In the agreement, Center Point states it is no longer interested in buying UMC and will not participate or interfere in any future sale of the property by the county. In turn, the county commissioners agree to place $1.55 million in an escrow account.
Half of that amount will be paid to Center Point when 3rd District Court Judge Randall Skanchy, who is presiding over the current lawsuit, dismisses the case. The other half will be paid to Center Point upon the sale of the racetrack to a buyer on or by March 30, 2018.
If Center Point breaks the agreement, any funds not paid would be withheld and Center Point would be required to refund any funds already paid by the county, according to the agreement.
Tooele County Commissioner Myron Bateman said the commission had worked hard to reach a solution and to get Utah Motorsports Campus back on the tax rolls, which is an important and responsible goal. But an attorney representing the county in the lawsuit also gave an explanation that may have been the real fuel behind the settlement.
Without surprise, it’s about money.
“The alternative to the agreement is to continue litigation,” said Barton Kunz with Salt Lake City-based law firm of Goebel Anderson. “But that would take time, and meanwhile, the property would remain in the hands of the county and not in the hands of private entities that can develop it.

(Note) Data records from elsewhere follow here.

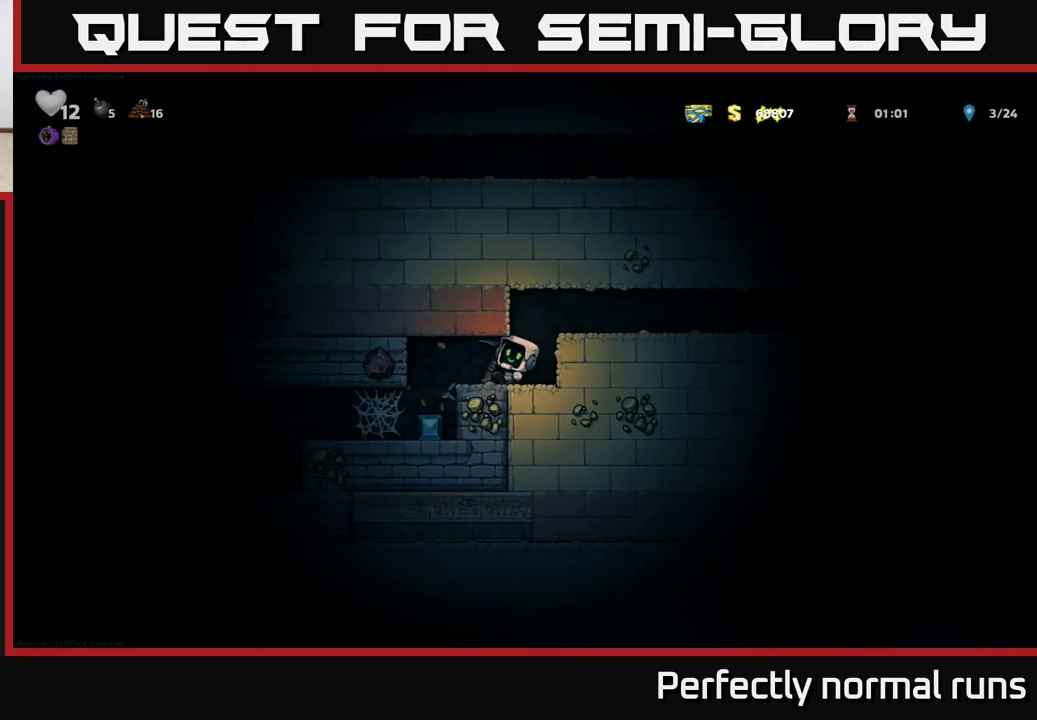
{"buttons": [], "left_stick": "center", "right_stick": "center", "events": [[17, "X", "up"], [167, "left_stick", "center"]]}
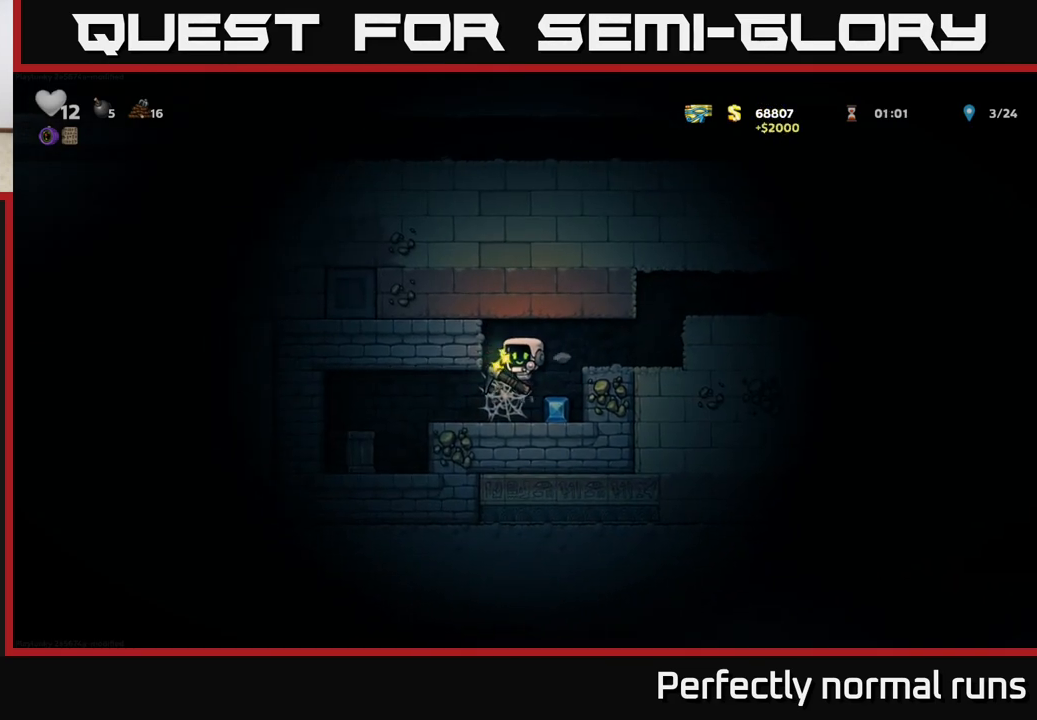
{"buttons": [], "left_stick": "down-left", "right_stick": "center", "events": [[67, "left_stick", "right"], [317, "A", "down"], [333, "left_stick", "down-left"], [383, "A", "up"]]}
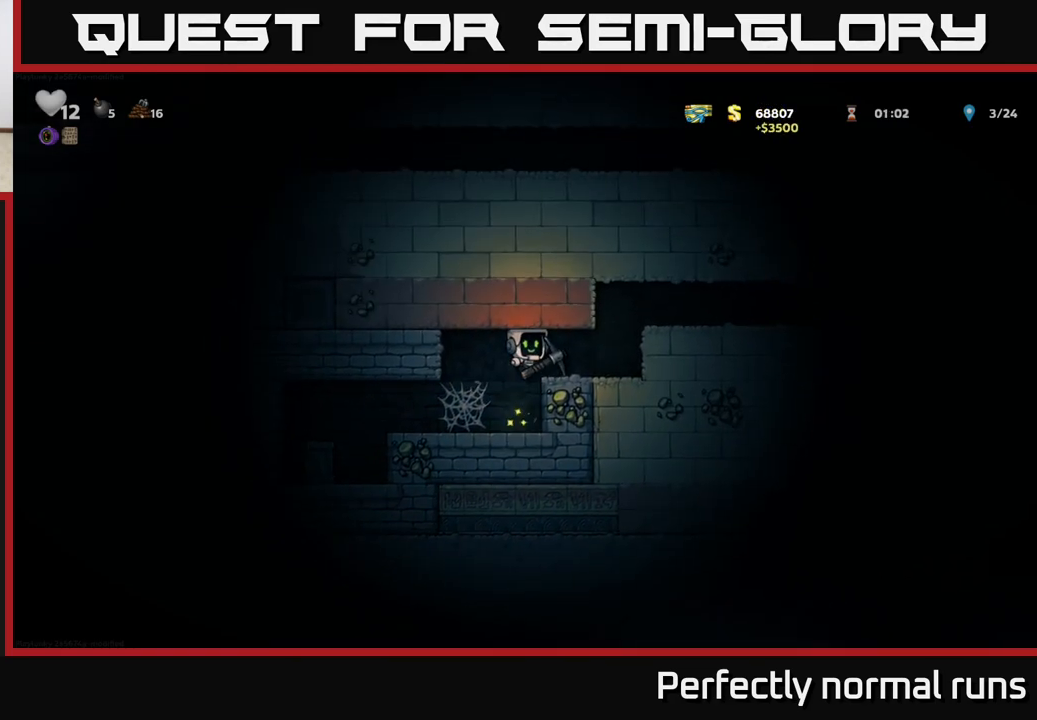
{"buttons": [], "left_stick": "right", "right_stick": "center", "events": [[17, "left_stick", "center"], [183, "left_stick", "left"], [333, "left_stick", "center"], [400, "left_stick", "right"]]}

It would also increase or continue attorneys’ fees litigating the case, and the property would continue in legal limbo like it is now.”
It is possible, if not probable, the lawsuit to force the county to sell UMC to Center Point would have dragged on for years. Meanwhile, attorney fees would mount, as Kunz warned, and the value of UMC, without a viable new owner, would likely plummet. The combination of spiraling legal fees and racetrack operational costs would be a burden the county commission — and local taxpayers — would find hard to sustain during a protracted lawsuit.
From a pragmatic standpoint, and the county commission’s strong desire to quickly transfer the racetrack from the public to the private sector, the $1.55 million settlement may soon prove to be the wiser choice.
Thankfully, the county commission and Center Point have settled sooner rather than later. Hopefully, Judge Skanchy will soon accept the settlement agreement and allow Tooele County to put UMC back up for sale. And may the county soon land a buyer that will make the best use of the racetrack, and if possible, turn UMC into a financially successful facility that creates more local jobs and attracts more visitors to our area.